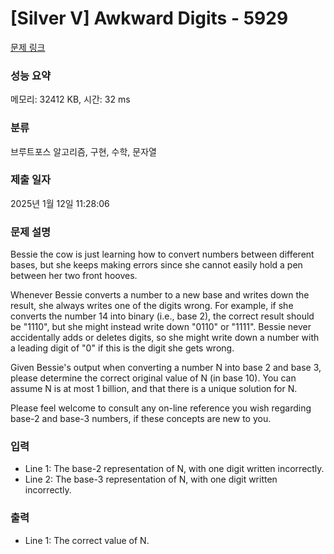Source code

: # [Silver V] Awkward Digits - 5929 

[문제 링크](https://www.acmicpc.net/problem/5929) 

### 성능 요약

메모리: 32412 KB, 시간: 32 ms

### 분류

브루트포스 알고리즘, 구현, 수학, 문자열

### 제출 일자

2025년 1월 12일 11:28:06

### 문제 설명

<p>Bessie the cow is just learning how to convert numbers between different bases, but she keeps making errors since she cannot easily hold a pen between her two front hooves.</p><p>Whenever Bessie converts a number to a new base and writes down the result, she always writes one of the digits wrong.  For example, if she converts the number 14 into binary (i.e., base 2), the correct result should be "1110", but she might instead write down "0110" or "1111".  Bessie never accidentally adds or deletes digits, so she might write down a number with a leading digit of "0" if this is the digit she gets wrong.</p><p>Given Bessie's output when converting a number N into base 2 and base 3, please determine the correct original value of N (in base 10). You can assume N is at most 1 billion, and that there is a unique solution for N.</p><p>Please feel welcome to consult any on-line reference you wish regarding base-2 and base-3 numbers, if these concepts are new to you.</p>

### 입력 

 <ul><li>Line 1: The base-2 representation of N, with one digit written incorrectly.</li><li>Line 2: The base-3 representation of N, with one digit written incorrectly.</li></ul>

### 출력 

 <ul><li>Line 1: The correct value of N.</li></ul>

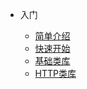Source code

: * 入门

  * [简单介绍](zh-cn/abstract.md)
  * [快速开始](zh-cn/quickstart.md)
  * [基础类库](/zh-cn/_common)
  * [HTTP类库](/zh-cn/_http)

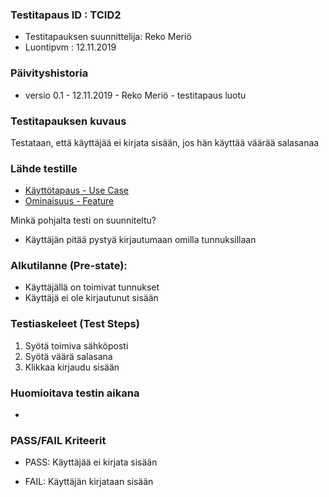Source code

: ### Testitapaus ID  : TCID2

  * Testitapauksen suunnittelija: Reko Meriö
  * Luontipvm : 12.11.2019

### Päivityshistoria

* versio 0.1 - 12.11.2019 - Reko Meriö - testitapaus luotu

### Testitapauksen kuvaus

Testataan, että käyttäjää ei kirjata sisään, jos hän käyttää väärää salasanaa 

### Lähde testille

* [Käyttötapaus - Use Case](https://gitlab.labranet.jamk.fi/digiateam/core/blob/master/dokumentit/02-vaatimusmaarittely/UseCase/use-case-05-kirjautuminen.md)
* [Ominaisuus - Feature](https://gitlab.labranet.jamk.fi/digiateam/core/blob/master/dokumentit/02-vaatimusmaarittely/Ominaisuudet/ominaisuus-01-kirjautuminen.md)

Minkä pohjalta testi on suunniteltu?

* Käyttäjän pitää pystyä kirjautumaan omilla tunnuksillaan

### Alkutilanne (Pre-state): 

* Käyttäjällä on toimivat tunnukset
* Käyttäjä ei ole kirjautunut sisään

### Testiaskeleet (Test Steps)

 1. Syötä toimiva sähköposti
 2. Syötä väärä salasana
 3. Klikkaa kirjaudu sisään 
 
### Huomioitava testin aikana

* 

### PASS/FAIL Kriteerit

* PASS: Käyttäjää ei kirjata sisään

* FAIL: Käyttäjän kirjataan sisään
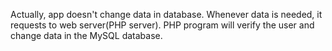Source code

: Actually, app doesn't change data in database. Whenever data is needed, it requests to web server(PHP server). PHP program will verify the user and change data in the MySQL database.
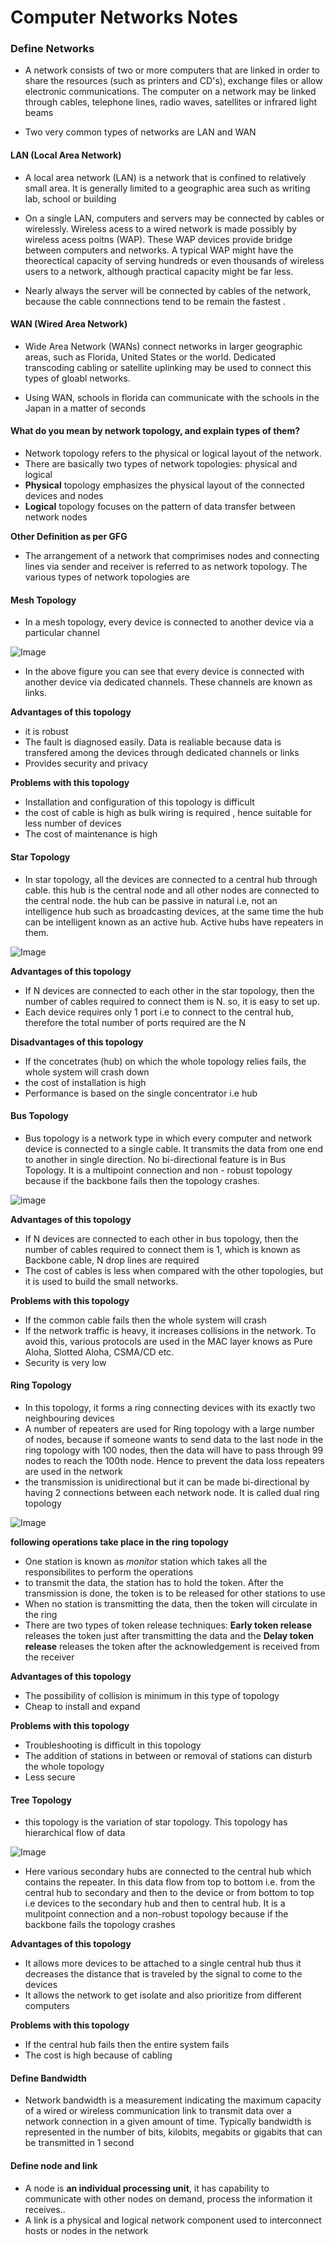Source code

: # Computer Networks Notes

### Define Networks

* A network consists of two or more computers that are linked in order to share the resources (such as printers and CD's), exchange files or allow electronic communications. The computer on a network may be linked through cables, telephone lines, radio waves, satellites or infrared light beams

* Two very common types of networks are LAN and WAN

#### LAN (Local Area Network)

* A local area network (LAN) is a network that is confined to relatively small area. It is generally limited to a geographic area such as writing lab, school or building

* On a single LAN, computers and servers may be connected by cables or wirelessly. Wireless acess to a wired network is made possibly by wireless acess poitns (WAP). These WAP devices provide bridge between computers and networks. A typical WAP might have the theorectical capacity of serving hundreds or even thousands of wireless users to a network, although practical capacity might be far less.

* Nearly always the server will be connected by cables of the network, because the cable connnections tend to be remain the fastest .


#### WAN (Wired Area Network) 

* Wide Area Network (WANs) connect networks in larger geographic areas, such as Florida, United States or the world. Dedicated transcoding cabling or satellite uplinking may be used to connect this types of gloabl networks.

* Using WAN, schools in florida can communicate with the schools in the Japan in a matter of seconds

#### What do you mean by network topology, and explain types of them?

* Network topology refers to the physical or logical layout of the network. 
* There are basically two types of network topologies: physical and logical
* **Physical** topology emphasizes the physical layout of the connected devices and nodes
* **Logical** topology focuses on the pattern of data transfer between network nodes

**Other Definition as per GFG**

* The arrangement of a network that comprimises nodes and connecting lines via sender and receiver is referred to as network topology. The various types of network topologies are

#### Mesh Topology

* In a mesh topology, every device is connected to another device via a particular channel

![Image](https://media.geeksforgeeks.org/wp-content/uploads/1-75.png)

* In the above figure you can see that every device is connected with another device via dedicated channels. These channels are known as links.

**Advantages of this topology**

* it is robust
* The fault is diagnosed easily. Data is realiable because data is transfered among the devices through dedicated channels or links
* Provides security and privacy

**Problems with this topology**

* Installation and configuration of this topology is difficult
* the cost of cable is high as bulk wiring is required , hence suitable for less number of devices
* The cost of maintenance is high

#### Star Topology

* In star topology, all the devices are connected to a central hub through cable. this hub is the central node and all other nodes are connected to the central node. the hub can be passive in natural i.e, not an intelligence hub such as broadcasting devices, at the same time the hub can be intelligent known as an active hub. Active hubs have repeaters in them.

![Image](https://media.geeksforgeeks.org/wp-content/uploads/2-49.png)

**Advantages of this topology**

* If N devices are connected to each other in the star topology, then the number of cables required to connect them is N. so, it is easy to set up.
* Each device requires only 1 port i.e to connect to the central hub, therefore the total number of ports required are the N

**Disadvantages of this topology**

* If the concetrates (hub) on which the whole topology relies fails, the whole system will crash down
* the cost of installation is high
* Performance is based on the single concentrator i.e hub

#### Bus Topology

* Bus topology is a network type in which every computer and network device is connected to a single cable. It transmits the data from one end to another in single direction. No bi-directional feature is in Bus Topology. It is a multipoint connection and non - robust topology because if the backbone fails then the topology crashes.

![image](https://media.geeksforgeeks.org/wp-content/uploads/3-55.png)

**Advantages of this topology**

* If N devices are connected to each other in bus topology, then the number of cables required to connect them is 1, which is known as Backbone cable, N drop lines are required
* The cost of cables is less when compared with the other topologies, but it is used to build the small networks.

**Problems with this topology**

* If the common cable fails then the whole system will crash
* If the network traffic is heavy, it increases collisions in the network. To avoid this, various protocols are used in the MAC layer knows as Pure Aloha, Slotted Aloha, CSMA/CD etc.
* Security is very low

#### Ring Topology

* In this topology, it forms a ring connecting devices with its exactly two neighbouring devices
* A number of repeaters are used for Ring topology with a large number of nodes, because if someone wants to send data to the last node in the ring topology with 100 nodes, then the data will have to pass through 99 nodes to reach the 100th node. Hence to prevent the data loss repeaters are used in the network
* the transmission is unidirectional but it can be made bi-directional by having 2 connections between each network node. It is called dual ring topology

![Image](https://media.geeksforgeeks.org/wp-content/uploads/4-32.png)

**following operations take place in the ring topology**

* One station is known as *monitor* station which takes all the responsibilites to perform the operations
* to transmit the data, the station has to hold the token. After the transmission is done, the token is to be released for other stations to use
* When no station is transmitting the data, then the token will circulate in the ring
* There are two types of token release techniques: **Early token release** releases the token just after transmitting the data and the **Delay token release** releases the token after the acknowledgement is received from the receiver

**Advantages of this topology**

* The possibility of collision is minimum in this type of topology
* Cheap to install and expand

**Problems with this topology**

* Troubleshooting is difficult in this topology
* The addition of stations in between or removal of stations can disturb the whole topology
* Less secure

#### Tree Topology

* this topology is the variation of star topology. This topology has hierarchical flow of data

![Image](https://media.geeksforgeeks.org/wp-content/uploads/20200614134830/tree-topology2.png)

* Here various secondary hubs are connected to the central hub which contains the repeater. In this data flow from top to bottom i.e. from the central hub to secondary and then to the device or from bottom to top i.e devices to the secondary hub and then to central hub. It is a mulitpoint connection and a non-robust topology because if the backbone fails the topology crashes

**Advantages of this topology**

* It allows more devices to be attached to a single central hub thus it decreases the distance that is traveled by the signal to come to the devices
* It allows the network to get isolate and also prioritize from different computers

**Problems with this topology**

* If the central hub fails then the entire system fails
* The cost is high because of cabling

#### Define Bandwidth

* Network bandwidth is a measurement indicating the maximum capacity of a wired or wireless communication link to transmit data over a network connection in a given amount of time. Typically bandwidth is represented in the number of bits, kilobits, megabits or gigabits that can be transmitted in 1 second

#### Define node and link

* A node is **an individual processing unit**, it has capability to communicate with other nodes on demand, process the information it receives..
* A link is a physical and logical network component used to interconnect hosts or nodes in the network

Exercise
Rewrite the lines starting at the one that contains "#### LAN (Local Area Network)" and ending at the one that contains "#### WAN (Wired Area Network)", putting "wires" wherever "cables" appears and keeping everything else the same.

Exercise solution
#### LAN (Local Area Network)

* A local area network (LAN) is a network that is confined to relatively small area. It is generally limited to a geographic area such as writing lab, school or building

* On a single LAN, computers and servers may be connected by wires or wirelessly. Wireless acess to a wired network is made possibly by wireless acess poitns (WAP). These WAP devices provide bridge between computers and networks. A typical WAP might have the theorectical capacity of serving hundreds or even thousands of wireless users to a network, although practical capacity might be far less.

* Nearly always the server will be connected by wires of the network, because the cable connnections tend to be remain the fastest .


#### WAN (Wired Area Network) 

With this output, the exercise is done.